Dennoch entschloss sich die Tudeh-Partei die neue Regierung zu unterstützen. Bei der Bekämpfung seiner Feinde legte das neue Regime eine Brutalität an den Tag, die der des SAVAK in nichts nachstand. Nachdem die Mudschahedin keine akute Gefahr mehr darstellten, d. h. zahlreiche Mitglieder hingerichtet oder inhaftiert waren, richtete sich die Aufmerksamkeit des Regimes und dessen militärischer Organisation (die Revolutionsgarde) zunehmend auf die Tudeh-Partei.

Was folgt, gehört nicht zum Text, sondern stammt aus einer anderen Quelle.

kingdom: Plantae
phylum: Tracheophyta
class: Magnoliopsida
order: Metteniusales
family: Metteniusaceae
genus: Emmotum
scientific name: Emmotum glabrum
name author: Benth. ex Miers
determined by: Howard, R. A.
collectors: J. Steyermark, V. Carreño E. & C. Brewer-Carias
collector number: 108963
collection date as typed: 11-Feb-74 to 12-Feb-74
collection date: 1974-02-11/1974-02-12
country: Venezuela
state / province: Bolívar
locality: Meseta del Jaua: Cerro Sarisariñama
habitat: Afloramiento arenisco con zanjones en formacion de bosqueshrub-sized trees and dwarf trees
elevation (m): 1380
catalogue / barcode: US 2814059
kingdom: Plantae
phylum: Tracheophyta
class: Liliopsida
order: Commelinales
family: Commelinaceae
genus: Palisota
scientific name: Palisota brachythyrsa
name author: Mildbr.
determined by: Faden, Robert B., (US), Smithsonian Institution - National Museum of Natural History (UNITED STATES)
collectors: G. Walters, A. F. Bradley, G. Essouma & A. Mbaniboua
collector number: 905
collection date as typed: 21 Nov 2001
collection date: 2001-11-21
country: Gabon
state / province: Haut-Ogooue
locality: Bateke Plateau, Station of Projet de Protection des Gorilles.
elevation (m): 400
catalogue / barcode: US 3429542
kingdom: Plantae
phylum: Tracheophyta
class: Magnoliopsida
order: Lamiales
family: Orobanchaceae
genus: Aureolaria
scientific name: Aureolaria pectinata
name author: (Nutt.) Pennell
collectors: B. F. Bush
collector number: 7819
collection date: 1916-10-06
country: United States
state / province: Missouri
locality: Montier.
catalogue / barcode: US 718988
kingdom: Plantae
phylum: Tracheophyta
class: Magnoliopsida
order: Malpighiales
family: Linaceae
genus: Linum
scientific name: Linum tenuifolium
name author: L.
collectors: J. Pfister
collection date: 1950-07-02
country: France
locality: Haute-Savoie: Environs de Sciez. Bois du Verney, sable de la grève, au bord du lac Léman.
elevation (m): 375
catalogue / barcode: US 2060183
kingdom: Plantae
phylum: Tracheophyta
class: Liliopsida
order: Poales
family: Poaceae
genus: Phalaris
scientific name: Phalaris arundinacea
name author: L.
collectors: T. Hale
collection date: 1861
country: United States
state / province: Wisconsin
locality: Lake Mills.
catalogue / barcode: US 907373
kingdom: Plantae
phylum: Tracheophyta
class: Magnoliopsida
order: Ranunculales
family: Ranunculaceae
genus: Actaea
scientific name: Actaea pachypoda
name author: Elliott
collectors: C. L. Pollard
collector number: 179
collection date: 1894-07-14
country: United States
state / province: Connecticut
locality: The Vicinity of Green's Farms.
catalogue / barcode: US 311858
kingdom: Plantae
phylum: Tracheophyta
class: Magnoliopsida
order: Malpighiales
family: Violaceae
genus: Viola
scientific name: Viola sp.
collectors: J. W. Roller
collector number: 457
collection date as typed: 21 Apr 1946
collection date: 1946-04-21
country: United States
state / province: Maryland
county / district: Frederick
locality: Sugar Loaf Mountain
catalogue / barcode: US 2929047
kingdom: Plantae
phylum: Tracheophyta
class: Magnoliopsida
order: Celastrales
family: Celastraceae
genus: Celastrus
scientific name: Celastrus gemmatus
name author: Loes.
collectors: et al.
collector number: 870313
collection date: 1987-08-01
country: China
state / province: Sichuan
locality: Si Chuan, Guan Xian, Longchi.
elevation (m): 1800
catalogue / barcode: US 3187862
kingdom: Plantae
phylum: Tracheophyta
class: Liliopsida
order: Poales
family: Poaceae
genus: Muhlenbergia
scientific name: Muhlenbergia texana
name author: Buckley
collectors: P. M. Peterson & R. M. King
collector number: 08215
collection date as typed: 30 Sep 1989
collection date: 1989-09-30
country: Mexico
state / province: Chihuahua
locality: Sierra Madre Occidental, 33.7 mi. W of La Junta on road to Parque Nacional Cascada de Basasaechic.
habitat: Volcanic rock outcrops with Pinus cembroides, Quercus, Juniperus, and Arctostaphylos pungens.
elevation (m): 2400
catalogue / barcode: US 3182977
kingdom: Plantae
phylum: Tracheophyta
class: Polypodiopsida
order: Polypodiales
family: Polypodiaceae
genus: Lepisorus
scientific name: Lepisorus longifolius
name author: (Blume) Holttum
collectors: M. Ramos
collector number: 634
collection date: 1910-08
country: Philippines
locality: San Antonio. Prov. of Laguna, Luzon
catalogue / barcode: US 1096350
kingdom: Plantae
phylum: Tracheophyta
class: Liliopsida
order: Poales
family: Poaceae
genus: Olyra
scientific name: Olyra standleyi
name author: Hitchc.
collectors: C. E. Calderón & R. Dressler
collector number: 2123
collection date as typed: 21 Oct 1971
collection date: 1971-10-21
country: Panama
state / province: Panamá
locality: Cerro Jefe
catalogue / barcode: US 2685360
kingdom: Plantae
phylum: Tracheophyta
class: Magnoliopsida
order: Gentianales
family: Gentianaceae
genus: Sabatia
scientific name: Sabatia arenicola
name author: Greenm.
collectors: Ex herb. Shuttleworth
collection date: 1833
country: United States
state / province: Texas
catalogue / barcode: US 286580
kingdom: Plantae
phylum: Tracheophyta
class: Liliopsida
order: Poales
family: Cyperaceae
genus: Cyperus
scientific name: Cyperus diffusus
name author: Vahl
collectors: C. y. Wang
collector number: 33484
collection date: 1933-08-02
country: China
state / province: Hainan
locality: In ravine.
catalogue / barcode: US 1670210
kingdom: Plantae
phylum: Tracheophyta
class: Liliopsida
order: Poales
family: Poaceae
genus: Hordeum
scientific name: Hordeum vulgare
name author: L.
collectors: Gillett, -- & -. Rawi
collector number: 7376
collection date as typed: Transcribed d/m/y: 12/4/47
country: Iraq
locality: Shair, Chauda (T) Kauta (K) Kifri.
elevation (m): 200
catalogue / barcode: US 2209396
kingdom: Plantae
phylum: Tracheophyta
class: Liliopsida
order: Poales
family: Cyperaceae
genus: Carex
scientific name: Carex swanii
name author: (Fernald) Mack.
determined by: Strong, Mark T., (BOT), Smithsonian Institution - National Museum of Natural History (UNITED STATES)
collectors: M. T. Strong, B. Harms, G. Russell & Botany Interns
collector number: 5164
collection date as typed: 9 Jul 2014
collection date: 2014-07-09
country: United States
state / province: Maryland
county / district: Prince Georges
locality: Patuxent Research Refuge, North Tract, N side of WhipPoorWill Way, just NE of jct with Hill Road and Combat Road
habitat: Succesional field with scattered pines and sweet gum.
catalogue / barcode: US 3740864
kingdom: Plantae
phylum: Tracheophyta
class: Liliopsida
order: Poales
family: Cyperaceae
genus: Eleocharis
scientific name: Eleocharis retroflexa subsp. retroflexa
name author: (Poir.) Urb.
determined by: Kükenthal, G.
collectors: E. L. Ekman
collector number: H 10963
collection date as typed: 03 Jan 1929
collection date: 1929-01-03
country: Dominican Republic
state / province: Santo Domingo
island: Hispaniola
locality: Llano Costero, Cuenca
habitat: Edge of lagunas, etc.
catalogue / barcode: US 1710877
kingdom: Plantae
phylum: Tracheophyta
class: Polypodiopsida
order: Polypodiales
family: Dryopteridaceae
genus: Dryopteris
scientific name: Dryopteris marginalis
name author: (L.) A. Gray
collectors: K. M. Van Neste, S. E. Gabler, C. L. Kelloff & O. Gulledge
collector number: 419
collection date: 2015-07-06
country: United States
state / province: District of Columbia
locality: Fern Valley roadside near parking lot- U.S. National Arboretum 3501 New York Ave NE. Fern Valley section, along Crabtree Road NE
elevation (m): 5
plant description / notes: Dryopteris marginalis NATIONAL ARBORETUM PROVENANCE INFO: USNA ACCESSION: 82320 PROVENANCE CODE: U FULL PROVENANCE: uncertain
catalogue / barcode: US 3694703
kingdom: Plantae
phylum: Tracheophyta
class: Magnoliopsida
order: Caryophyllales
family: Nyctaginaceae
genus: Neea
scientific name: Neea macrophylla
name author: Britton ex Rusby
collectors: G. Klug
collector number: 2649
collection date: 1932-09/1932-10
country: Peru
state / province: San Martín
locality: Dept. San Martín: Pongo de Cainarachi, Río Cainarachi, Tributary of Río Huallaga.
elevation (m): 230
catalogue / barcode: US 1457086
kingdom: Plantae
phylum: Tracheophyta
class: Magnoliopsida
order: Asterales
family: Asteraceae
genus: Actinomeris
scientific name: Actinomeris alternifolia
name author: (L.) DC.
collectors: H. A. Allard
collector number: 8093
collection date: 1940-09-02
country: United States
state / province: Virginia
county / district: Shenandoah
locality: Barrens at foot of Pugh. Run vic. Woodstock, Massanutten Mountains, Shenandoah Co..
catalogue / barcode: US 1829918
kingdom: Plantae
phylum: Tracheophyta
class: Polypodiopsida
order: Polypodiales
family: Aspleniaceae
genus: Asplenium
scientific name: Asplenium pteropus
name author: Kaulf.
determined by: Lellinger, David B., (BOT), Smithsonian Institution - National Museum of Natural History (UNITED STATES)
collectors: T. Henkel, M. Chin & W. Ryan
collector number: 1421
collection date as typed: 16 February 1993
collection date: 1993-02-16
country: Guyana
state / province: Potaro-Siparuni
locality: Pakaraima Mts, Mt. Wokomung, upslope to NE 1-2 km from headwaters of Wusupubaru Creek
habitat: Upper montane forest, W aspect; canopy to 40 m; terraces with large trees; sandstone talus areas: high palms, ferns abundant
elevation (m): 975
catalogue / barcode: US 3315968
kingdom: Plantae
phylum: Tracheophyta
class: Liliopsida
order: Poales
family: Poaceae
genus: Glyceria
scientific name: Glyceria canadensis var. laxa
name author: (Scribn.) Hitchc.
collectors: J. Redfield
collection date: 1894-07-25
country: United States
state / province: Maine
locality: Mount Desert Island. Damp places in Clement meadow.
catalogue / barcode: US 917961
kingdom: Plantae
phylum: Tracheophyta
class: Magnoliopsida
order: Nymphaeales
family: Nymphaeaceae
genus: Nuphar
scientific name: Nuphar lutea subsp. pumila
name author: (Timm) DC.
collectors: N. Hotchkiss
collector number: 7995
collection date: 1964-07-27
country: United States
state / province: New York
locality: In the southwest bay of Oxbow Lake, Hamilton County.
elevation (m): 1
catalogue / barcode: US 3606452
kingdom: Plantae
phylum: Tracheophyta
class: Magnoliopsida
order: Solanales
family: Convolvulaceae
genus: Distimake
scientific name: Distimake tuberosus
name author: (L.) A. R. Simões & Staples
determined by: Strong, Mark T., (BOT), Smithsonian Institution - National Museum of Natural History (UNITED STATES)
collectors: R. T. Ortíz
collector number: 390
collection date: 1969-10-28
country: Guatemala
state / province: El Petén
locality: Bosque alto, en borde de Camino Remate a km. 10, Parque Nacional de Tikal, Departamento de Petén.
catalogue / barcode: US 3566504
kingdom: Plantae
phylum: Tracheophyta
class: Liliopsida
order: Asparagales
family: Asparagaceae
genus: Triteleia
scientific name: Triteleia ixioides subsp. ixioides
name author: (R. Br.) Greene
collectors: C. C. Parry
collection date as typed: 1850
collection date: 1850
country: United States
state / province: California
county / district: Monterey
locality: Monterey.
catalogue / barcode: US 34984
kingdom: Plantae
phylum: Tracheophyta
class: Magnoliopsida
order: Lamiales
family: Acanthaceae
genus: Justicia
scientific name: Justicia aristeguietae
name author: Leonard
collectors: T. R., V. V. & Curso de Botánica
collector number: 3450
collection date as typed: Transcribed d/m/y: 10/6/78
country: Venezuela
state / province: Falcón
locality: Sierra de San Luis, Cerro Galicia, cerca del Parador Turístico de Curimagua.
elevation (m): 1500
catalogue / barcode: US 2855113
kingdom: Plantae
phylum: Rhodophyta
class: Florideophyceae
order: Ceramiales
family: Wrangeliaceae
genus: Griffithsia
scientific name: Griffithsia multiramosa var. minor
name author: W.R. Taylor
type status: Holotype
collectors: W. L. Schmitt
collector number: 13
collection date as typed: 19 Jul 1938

1982 kam es dann zum konzentrierten Schlag gegen die Partei. Bis zu 5000 Tudeh-Mitglieder und Unterstützer wurden als „sowjetische Spione“ bezeichnet und inhaftiert. Viele der Inhaftierten wurden hingerichtet, führende Personen gezwungen öffentlich von ihrer Ideologie abzuschwören.[6] Außerdem erging am 4. Mai 1983 ein neuerliches Parteiverbot, das bis heute in Kraft ist. Die Tudeh-Partei agiert seitdem wieder im Untergrund und hauptsächlich aus dem Exil.
Im Mai 1985 veröffentlichte die Tudeh-Partei eine Erklärung, derzufolge sie die Islamische Republik ablehnt und bekämpft.[7]
Position
In jüngeren Publikationen hebt die Tudeh-Partei vor allem die hohe Arbeitslosigkeit und schlechte volkswirtschaftliche Lage Irans hervor. Sie richtet sich scharf gegen das ihrer Ansicht nach mittelalterliche Regime um Seyyed Ali Chamene'i. So heißt es dessen Politik sei reaktionär und letztendlich die Fortsetzung der Schah-Despotie unter religiösen Vorzeichen. Das korrupte Regime sei nicht in der Lage gewesen, die ökonomischen und sozialen Krisen des Landes zu bewältigen. Bald fanden sich Kritiker und Opposition in denselben Folterkellern wieder, wie vor der Revolution. Die Tudeh-Partei fordert weiterhin die Vereinigung der Arbeiter und die Errichtung einer sozialistischen Gesellschaft.[8]
Einzelnachweise
- ↑ Tudeh News. In: Tudeh Party of Iran. Oktober 2007. Abgerufen am 18. November 2008. (PDF, engl.)
- ↑ History of the Tudeh Party of Iran. In: Iran Chamber Society. S. 1. Abgerufen am 18. November 2008.
- ↑ 60 Jahre Tudeh Partei Iran. In: Tudeh Party of Iran. September 2001. Abgerufen am 18. November 2008. (PDF)
- ↑ a b c d Ervand Abrahamian: Iran between Two Revolutions. Princeton, NJ 1982, S. 451ff..
- ↑ William McLaughlin: IRANIAN CP SPLITS INSIDE SOVIET BLOC. In: RADIO FREE EUROPE Research. Israel 27. Januar 1966 (Open Society Archives ; Stand: 18. November 2008).
- ↑ Katajun Amirpur/Reinhard Witzke: Schauplatz Iran. Freiburg im Breisgau 2004, S. 94.
- ↑ History of the Tudeh Party of Iran. In: Iran Chamber Society. S. 3. Abgerufen am 18. November 2008.
- ↑ Tudeh News. In: Tudeh Party of Iran. Februar 2007, S. 6f.. Abgerufen am 18. November 2008. (PDF, engl.)